We performed a meta-analysis of randomized controlled trials (RCTs) comparing catheter ablation with non-ablative strategies in treatment of ventricular tachycardia (VT) in patients with ischemic heart disease and an ICD. The primary endpoints of interest were recurrent episodes of VT and death. We used a binary random effects method to calculate the cumulative odds ratios (OR) for recurrent VT and deaths.
Of a total of 643 potential citations, our search yielded three citations that met our inclusion and exclusion criteria. In the three trials, a total of 262 patients were randomized to ablation (n = 129) or non-ablative interventions (beta-blockers ± use of antiarrhythmics) (n = 133) group. The cumulative OR for recurrent VT was 0.471 (95 % confidence interval (CI) = 0.176–1.257) for catheter ablation compared with non-ablative strategies, and for death, it was 0.766 (95 % CI = 0.351–1.674). Excluding one study for being appreciably smaller than the other two, the OR for recurrent VT was 0.298 (95 % CI = 0.164–0.543).
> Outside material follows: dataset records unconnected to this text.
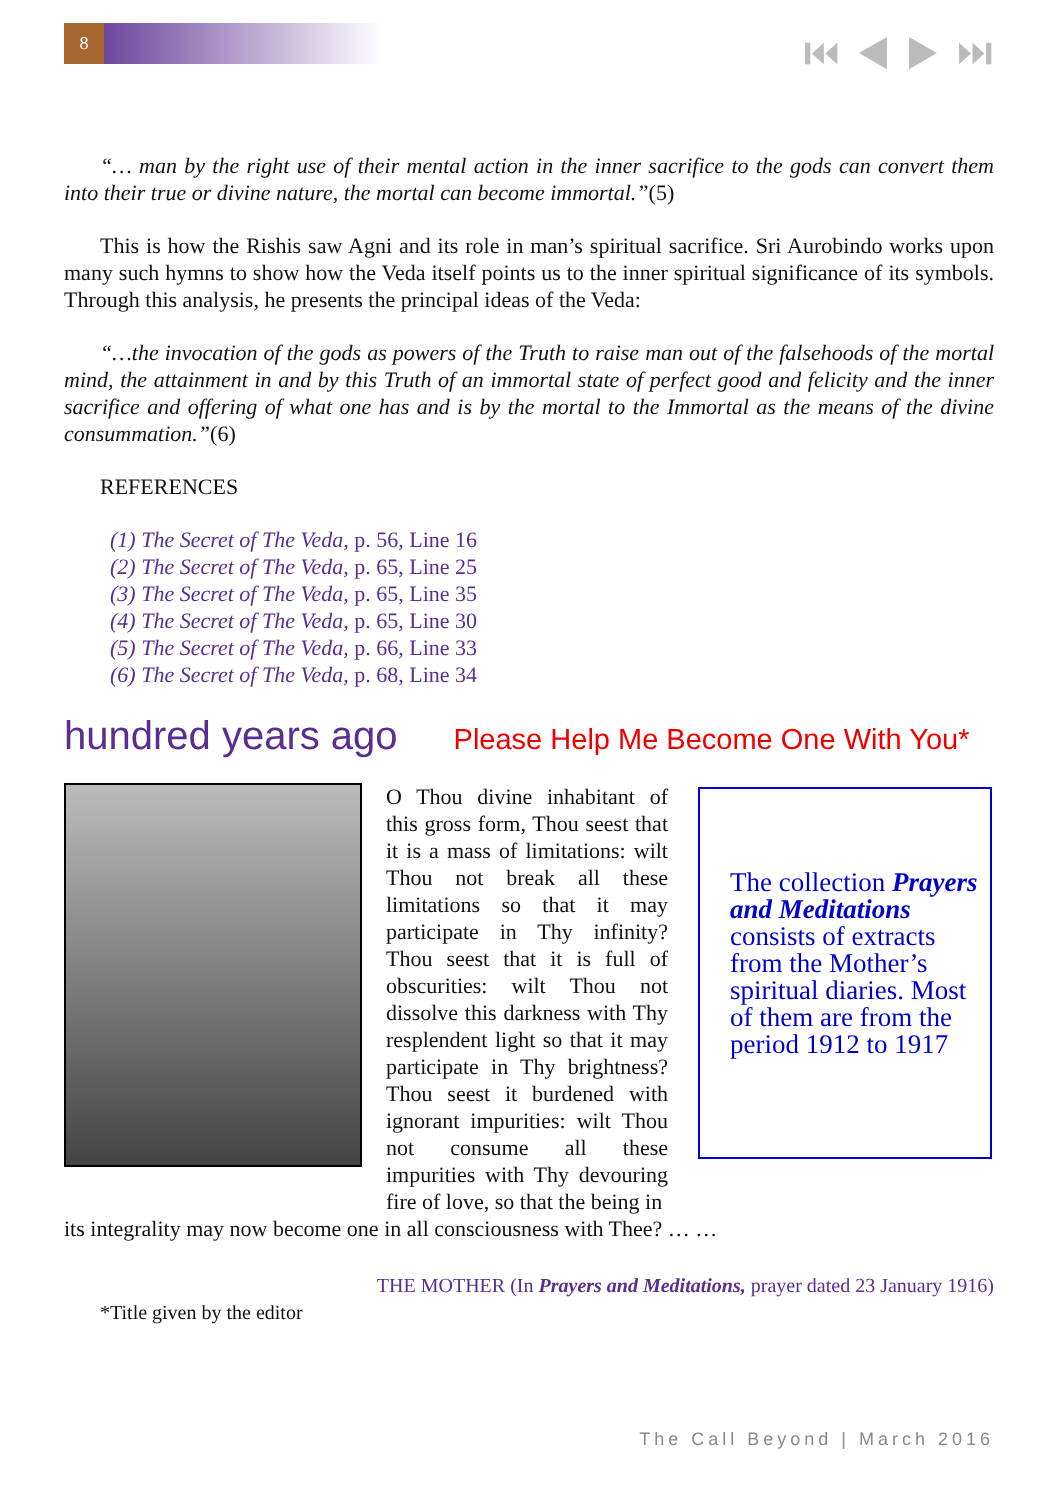8 ⏮ ◀ ▶ ⏭
“… man by the right use of their mental action in the inner sacrifice to the gods can convert them into their true or divine nature, the mortal can become immortal.”(5)
This is how the Rishis saw Agni and its role in man’s spiritual sacrifice. Sri Aurobindo works upon many such hymns to show how the Veda itself points us to the inner spiritual significance of its symbols. Through this analysis, he presents the principal ideas of the Veda:
“…the invocation of the gods as powers of the Truth to raise man out of the falsehoods of the mortal mind, the attainment in and by this Truth of an immortal state of perfect good and felicity and the inner sacrifice and offering of what one has and is by the mortal to the Immortal as the means of the divine consummation.”(6)
REFERENCES
(1) The Secret of The Veda, p. 56, Line 16
(2) The Secret of The Veda, p. 65, Line 25
(3) The Secret of The Veda, p. 65, Line 35
(4) The Secret of The Veda, p. 65, Line 30
(5) The Secret of The Veda, p. 66, Line 33
(6) The Secret of The Veda, p. 68, Line 34
hundred years ago Please Help Me Become One With You*
O Thou divine inhabitant of this gross form, Thou seest that it is a mass of limitations: wilt Thou not break all these limitations so that it may participate in Thy infinity? Thou seest that it is full of obscurities: wilt Thou not dissolve this darkness with Thy resplendent light so that it may participate in Thy brightness? Thou seest it burdened with ignorant impurities: wilt Thou not consume all these impurities with Thy devouring fire of love, so that the being in
The collection Prayers and Meditations consists of extracts from the Mother’s spiritual diaries. Most of them are from the period 1912 to 1917
its integrality may now become one in all consciousness with Thee? … …
THE MOTHER (In Prayers and Meditations, prayer dated 23 January 1916)
*Title given by the editor
The Call Beyond | March 2016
In this meta-analysis, the rate of recurrent VT was lower with VT catheter ablation compared with non-ablative strategies. There was not a significant difference in rate of death among patients receiving catheter ablation versus non-ablative strategies for management of VT. Given the lack of adequately powered RCTs comparing ablation versus medical management of VT in patients with ischemic heart disease and an ICD, larger studies with longer follow-up are needed.